Akhir-akhir ini, tradisi deeng sudah mengalami beberapa perubahan. Dahulu biasanya para deeng tidak menggunakan alas kaki sepanjang perjalanan mengelilingi desa dengan makna sebagai bentuk penghormatan terakhir kepada sang lina, namun sekarang deeng diperbolehkan menggunakan alas kaki. Hal ini bisa dimaklumi mengingat jalan yang mereka lintasi berupa aspal dan dilakukan pada saat matahari masih terik. Kemungkinan dahulu belum ada aspal dan jalan yang dilalui berupa tanah sehingga deeng tidak mengalami kesulitan meski tanpa alas kaki. Perubahan lainnya adalah, dahulu deeng dilakukan memang khusus untuk deeng dengan iring-iringannya, namun saat ini sangat jarang yang melakukannya mengingat memerlukan biaya yang cukup besar untuk menyiapkan semuanya. Meski demikian, orang Buleleng tidak meninggalkan begitu saja tradisi tersebut. Mereka menyiasatinya dengan memasukkan iringan deeng pada saat nunas toya ning atau manah tirta di sumber mata air yang dianggap suci oleh masyarakat.

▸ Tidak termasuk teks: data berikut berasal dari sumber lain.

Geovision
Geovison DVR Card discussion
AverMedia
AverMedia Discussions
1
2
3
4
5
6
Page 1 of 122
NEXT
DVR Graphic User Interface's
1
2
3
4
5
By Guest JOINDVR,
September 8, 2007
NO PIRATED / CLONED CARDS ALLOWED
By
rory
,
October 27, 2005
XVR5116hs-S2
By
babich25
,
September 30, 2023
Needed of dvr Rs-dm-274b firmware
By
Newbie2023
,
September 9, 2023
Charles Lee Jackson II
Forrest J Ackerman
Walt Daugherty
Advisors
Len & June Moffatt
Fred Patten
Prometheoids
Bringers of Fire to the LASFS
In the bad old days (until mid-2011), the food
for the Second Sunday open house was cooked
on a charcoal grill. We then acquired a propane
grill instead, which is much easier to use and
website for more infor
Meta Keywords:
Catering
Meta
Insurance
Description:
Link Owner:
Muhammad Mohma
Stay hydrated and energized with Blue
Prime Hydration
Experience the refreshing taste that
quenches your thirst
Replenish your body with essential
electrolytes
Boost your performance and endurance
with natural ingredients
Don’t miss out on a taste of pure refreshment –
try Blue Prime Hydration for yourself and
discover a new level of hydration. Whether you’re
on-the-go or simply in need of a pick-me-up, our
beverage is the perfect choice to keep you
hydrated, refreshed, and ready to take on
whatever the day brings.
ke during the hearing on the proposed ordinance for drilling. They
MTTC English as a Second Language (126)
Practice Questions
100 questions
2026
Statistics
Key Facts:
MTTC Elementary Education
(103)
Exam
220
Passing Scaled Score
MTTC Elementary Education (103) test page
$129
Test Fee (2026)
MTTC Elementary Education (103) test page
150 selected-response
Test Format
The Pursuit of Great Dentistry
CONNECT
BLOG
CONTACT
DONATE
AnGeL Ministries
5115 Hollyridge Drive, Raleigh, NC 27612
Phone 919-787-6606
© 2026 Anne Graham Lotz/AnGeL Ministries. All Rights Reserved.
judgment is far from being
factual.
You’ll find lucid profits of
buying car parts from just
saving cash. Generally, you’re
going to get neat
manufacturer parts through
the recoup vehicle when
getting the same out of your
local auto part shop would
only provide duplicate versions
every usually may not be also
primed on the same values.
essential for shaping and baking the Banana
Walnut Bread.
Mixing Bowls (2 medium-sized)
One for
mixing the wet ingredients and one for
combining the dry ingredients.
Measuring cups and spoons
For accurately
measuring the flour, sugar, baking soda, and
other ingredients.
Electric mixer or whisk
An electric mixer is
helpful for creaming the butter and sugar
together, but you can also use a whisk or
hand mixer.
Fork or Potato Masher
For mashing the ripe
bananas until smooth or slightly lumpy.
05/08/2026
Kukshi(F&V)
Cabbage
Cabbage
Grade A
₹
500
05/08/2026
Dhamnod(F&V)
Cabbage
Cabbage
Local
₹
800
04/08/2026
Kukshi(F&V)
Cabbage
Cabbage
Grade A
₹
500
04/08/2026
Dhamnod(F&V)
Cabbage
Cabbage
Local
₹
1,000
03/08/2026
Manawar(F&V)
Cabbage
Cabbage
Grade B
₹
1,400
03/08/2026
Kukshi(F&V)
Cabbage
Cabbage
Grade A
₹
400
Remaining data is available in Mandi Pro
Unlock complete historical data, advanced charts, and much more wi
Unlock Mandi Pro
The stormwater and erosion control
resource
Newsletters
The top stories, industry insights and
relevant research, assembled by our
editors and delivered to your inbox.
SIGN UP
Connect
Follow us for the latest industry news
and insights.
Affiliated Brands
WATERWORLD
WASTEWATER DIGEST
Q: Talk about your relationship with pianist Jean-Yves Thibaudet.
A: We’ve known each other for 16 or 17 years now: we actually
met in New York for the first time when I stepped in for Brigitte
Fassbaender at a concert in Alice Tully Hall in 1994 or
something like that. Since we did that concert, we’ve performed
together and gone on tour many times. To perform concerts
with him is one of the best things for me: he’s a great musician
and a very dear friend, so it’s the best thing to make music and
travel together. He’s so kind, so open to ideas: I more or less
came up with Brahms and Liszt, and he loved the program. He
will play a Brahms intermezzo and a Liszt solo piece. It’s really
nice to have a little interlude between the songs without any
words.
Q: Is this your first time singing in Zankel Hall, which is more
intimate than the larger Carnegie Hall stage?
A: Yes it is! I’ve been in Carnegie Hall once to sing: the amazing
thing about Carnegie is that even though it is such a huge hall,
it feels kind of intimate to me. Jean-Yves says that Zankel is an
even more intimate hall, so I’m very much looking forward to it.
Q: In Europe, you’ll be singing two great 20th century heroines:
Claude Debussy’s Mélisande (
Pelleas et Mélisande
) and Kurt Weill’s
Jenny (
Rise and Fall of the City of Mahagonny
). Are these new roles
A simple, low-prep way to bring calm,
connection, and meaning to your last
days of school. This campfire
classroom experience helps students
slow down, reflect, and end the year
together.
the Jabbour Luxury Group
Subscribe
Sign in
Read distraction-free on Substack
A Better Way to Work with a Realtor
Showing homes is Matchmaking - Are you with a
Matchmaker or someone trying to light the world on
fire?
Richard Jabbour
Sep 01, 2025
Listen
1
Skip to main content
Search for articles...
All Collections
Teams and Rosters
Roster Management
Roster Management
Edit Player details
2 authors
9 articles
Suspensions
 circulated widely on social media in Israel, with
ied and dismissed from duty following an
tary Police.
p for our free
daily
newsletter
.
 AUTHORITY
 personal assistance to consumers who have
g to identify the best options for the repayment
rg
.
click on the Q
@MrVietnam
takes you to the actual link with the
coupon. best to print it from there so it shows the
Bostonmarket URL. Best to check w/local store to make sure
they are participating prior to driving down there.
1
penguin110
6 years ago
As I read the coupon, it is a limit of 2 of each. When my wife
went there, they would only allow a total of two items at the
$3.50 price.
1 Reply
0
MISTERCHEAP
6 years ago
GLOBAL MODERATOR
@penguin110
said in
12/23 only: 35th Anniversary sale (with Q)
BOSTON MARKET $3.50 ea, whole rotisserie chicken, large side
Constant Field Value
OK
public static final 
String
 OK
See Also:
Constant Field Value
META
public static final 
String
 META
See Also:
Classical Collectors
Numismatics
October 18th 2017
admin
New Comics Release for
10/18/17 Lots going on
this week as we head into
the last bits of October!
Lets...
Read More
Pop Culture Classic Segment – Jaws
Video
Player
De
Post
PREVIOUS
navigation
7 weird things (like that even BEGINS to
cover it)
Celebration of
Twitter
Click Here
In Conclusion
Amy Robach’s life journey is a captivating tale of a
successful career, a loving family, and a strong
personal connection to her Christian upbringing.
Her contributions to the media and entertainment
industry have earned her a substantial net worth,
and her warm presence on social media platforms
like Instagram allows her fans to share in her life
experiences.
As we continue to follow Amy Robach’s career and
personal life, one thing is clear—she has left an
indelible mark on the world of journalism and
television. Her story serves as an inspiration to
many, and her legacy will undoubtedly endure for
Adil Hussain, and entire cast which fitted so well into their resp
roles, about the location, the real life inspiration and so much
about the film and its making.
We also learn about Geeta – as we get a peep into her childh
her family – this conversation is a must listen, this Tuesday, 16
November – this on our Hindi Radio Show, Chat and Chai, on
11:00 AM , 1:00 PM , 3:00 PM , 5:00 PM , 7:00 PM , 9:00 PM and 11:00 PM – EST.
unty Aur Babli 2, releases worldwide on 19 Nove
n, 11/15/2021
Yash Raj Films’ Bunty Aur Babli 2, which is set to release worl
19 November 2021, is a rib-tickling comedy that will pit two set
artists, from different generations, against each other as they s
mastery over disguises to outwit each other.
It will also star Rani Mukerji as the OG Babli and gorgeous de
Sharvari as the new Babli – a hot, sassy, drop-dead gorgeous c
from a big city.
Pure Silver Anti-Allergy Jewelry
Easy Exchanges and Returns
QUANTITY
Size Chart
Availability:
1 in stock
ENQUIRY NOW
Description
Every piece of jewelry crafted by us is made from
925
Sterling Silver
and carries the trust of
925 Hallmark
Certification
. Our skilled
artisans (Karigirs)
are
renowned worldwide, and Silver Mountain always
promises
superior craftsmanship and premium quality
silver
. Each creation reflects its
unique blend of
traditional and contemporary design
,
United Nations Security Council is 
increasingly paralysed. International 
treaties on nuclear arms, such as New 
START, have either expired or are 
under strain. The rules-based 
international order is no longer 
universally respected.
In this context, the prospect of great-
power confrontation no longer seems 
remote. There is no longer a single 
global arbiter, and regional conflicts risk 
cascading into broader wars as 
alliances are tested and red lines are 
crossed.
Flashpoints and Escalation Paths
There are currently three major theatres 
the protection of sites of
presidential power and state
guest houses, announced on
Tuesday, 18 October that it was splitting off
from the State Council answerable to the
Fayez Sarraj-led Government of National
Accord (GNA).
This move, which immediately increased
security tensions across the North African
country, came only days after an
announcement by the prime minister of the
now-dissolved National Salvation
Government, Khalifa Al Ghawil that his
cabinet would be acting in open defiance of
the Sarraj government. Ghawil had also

Seperti yang dilakukan oleh warga Banjar Badung Desa Bungkulan Buleleng pada saat melaksanakan upacara ngaben bersama atau sadaya. Mereka memasukkan iringan deeng sekitar 20 pasangan pada saat nunas toya ning ke sumber mata air atau petirtan di desa tersebut. Dalam istilah masyarakat Desa Bungkulan tempat petirtan itu disebut panti. Makna deeng masih tetap sama yaitu untuk mengantarkan sang lina menuju alam nirwana serta bentuk suka cita para keturunan dan kerabat karena sudah mampu melakukan upacara pengabenan sebagai bentuk pengamalan ajaran Panca Yadnya dan Tri Rna.